Counsel for the board call our attention to the decision of this court in Polson v. Callvert, 38 Wash. 614, 80 Pac. 815. That case involved an attempted review in the courts of a decision of the board of state land commissioners refusing to offer for sale certain tide lands. A reading of the decision renders it apparent that it was not a case of the sale of oyster tide land under the act of 1895, but under a statute quoted in the decision which plainly rendered the matter discretionary with the board. We think this decision is not controlling here. Our attention is also called to the case of State ex rel. Pelton v. Ross, 39 Wash. 399, 81 Pac. 865, where it was sought to review in this court a decision of the commissioner of public lands refusing to lease certain school lands to an applicant. The statute referred to in that decision, which the applicant apparently relied upon in support of his claimed right to lease, could not possibly be construed as rendering it compulsory upon *338the commissioner to lease the land to any one. Indeed, one section of the law relating to the lease of school land, being § 2156 of Bal. Code, now Hem. Code, § 6688, expressly provides that any and all bids may be rejected, and the earnest money paid by the applicant returned to him. This decision, we think, is of no controlling force here.
It is suggested by counsel for the board that we should be slow to reach this conclusion because, as they argue, it may result in allowing an applicant to purchase a long narrow strip such as might seriously impair the value of the state’s tide lands, since, under the act, an applicant may purchase as much as one' hundred acres of tide land for oyster cultivation. It seems to us this fear is without foundation, in view of the supervisory power of the board over the “survey and description” of any tract to be so purchased, as prescribed by § 2 of the act.

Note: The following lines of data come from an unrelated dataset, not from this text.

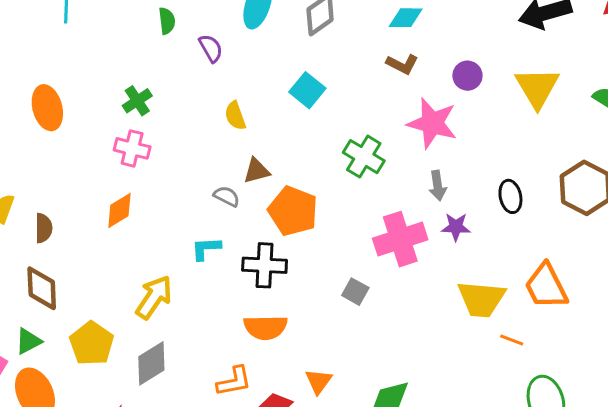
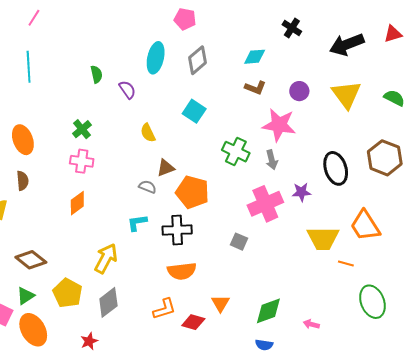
gray arrow: (438, 186) -> (272, 160), moved
black ellipse: (510, 196) -> (336, 168), size x1.5
brown semicircle: (44, 228) -> (23, 181), moved
brown diamond: (42, 288) -> (31, 260), turned -44

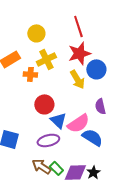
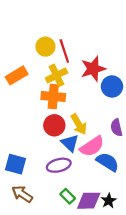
red line: (78, 26) -> (64, 51), moved
orange cross: (30, 74) -> (53, 96), moved, size x1.5
yellow arrow: (77, 79) -> (79, 124), moved
brown arrow: (41, 166) -> (22, 194), moved

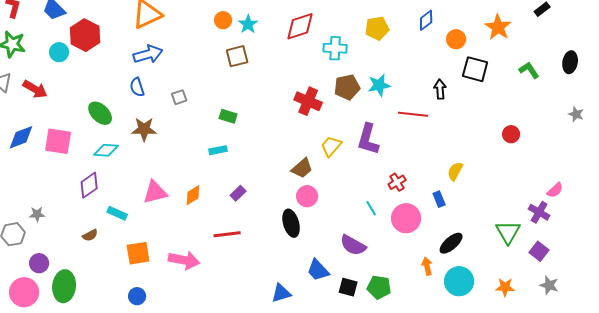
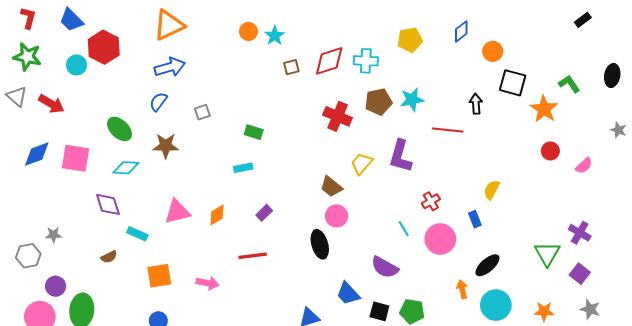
red diamond: (300, 26) -> (329, 61), moved
orange star: (498, 27) -> (544, 109), moved
brown square: (237, 56) -> (291, 67), moved, size x0.7
blue semicircle: (137, 87) -> (158, 102), turned 54
brown trapezoid: (302, 168) -> (331, 187), turned 80
purple diamond: (89, 185) -> (108, 204), turned -72
pink semicircle: (555, 190) -> (584, 166), moved
pink arrow: (184, 260) -> (208, 283), size x0.7

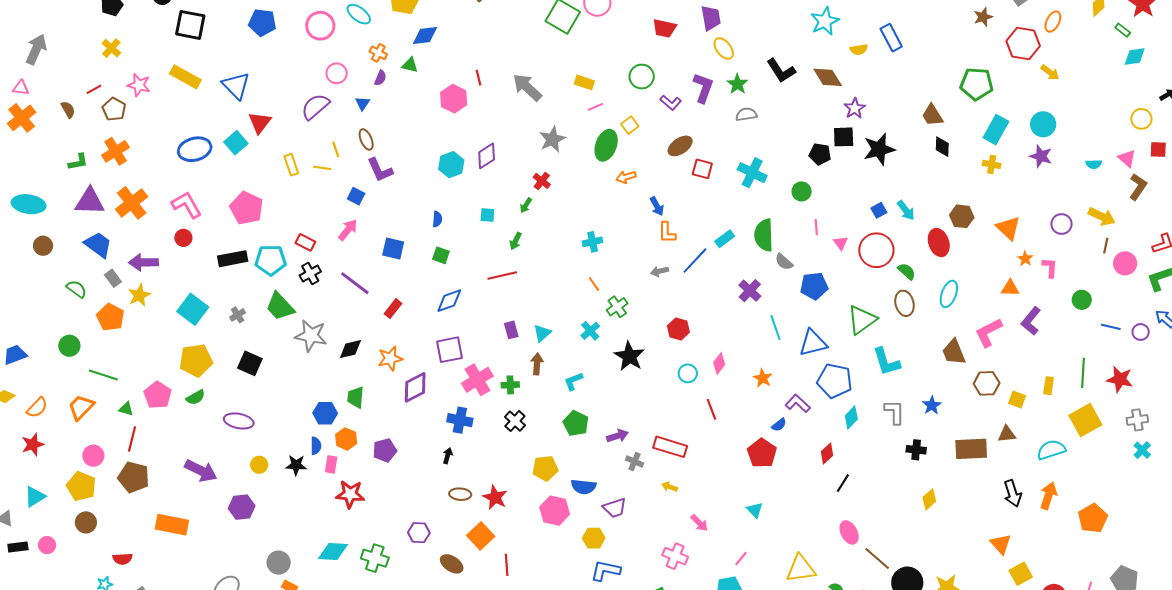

Some fear is also expressed by counsel for the board that to limit its discretionary, powers as indicated by our views expressed in this opinion might result in purchasers under the act being able to hold the land by merely refraining from using it for other than oyster cultivation though not using it for that purpose, citing State ex rel. Horan v. Savidge, 79 Wash. 479, 140 Pac. 559, where we held that the land commissioner, under the defeasance provisions of § 9 of the act, is empowered to cancel the deed for the one cause only that the purchaser is using it “in whole or in part for purposes other- than specified in this act.” Our holding was there made in view of the fact that this is a limitation upon the power of the commissioner which we could not extend by construction. We apprehend, however, that if a purchaser of land for purposes of oyster cultivation should refrain from using it for that purpose and did not use it for any other purpose, and would thus work a fraud upon the state in view of the purposes for which the land was granted to him, it would not be at all difficult for the state to find a remedy on the equity side of its courts.
*339We are of the opinion that the judgment of the trial court reversing the order and decision of the board and remanding the matter to the board with directions to entertain Anderson’s application and proceed in the manner provided by the act should be affirmed. It is so ordered.
Ellis, C. J., Mount, Fullerton, and Holcomb, JJ., concur.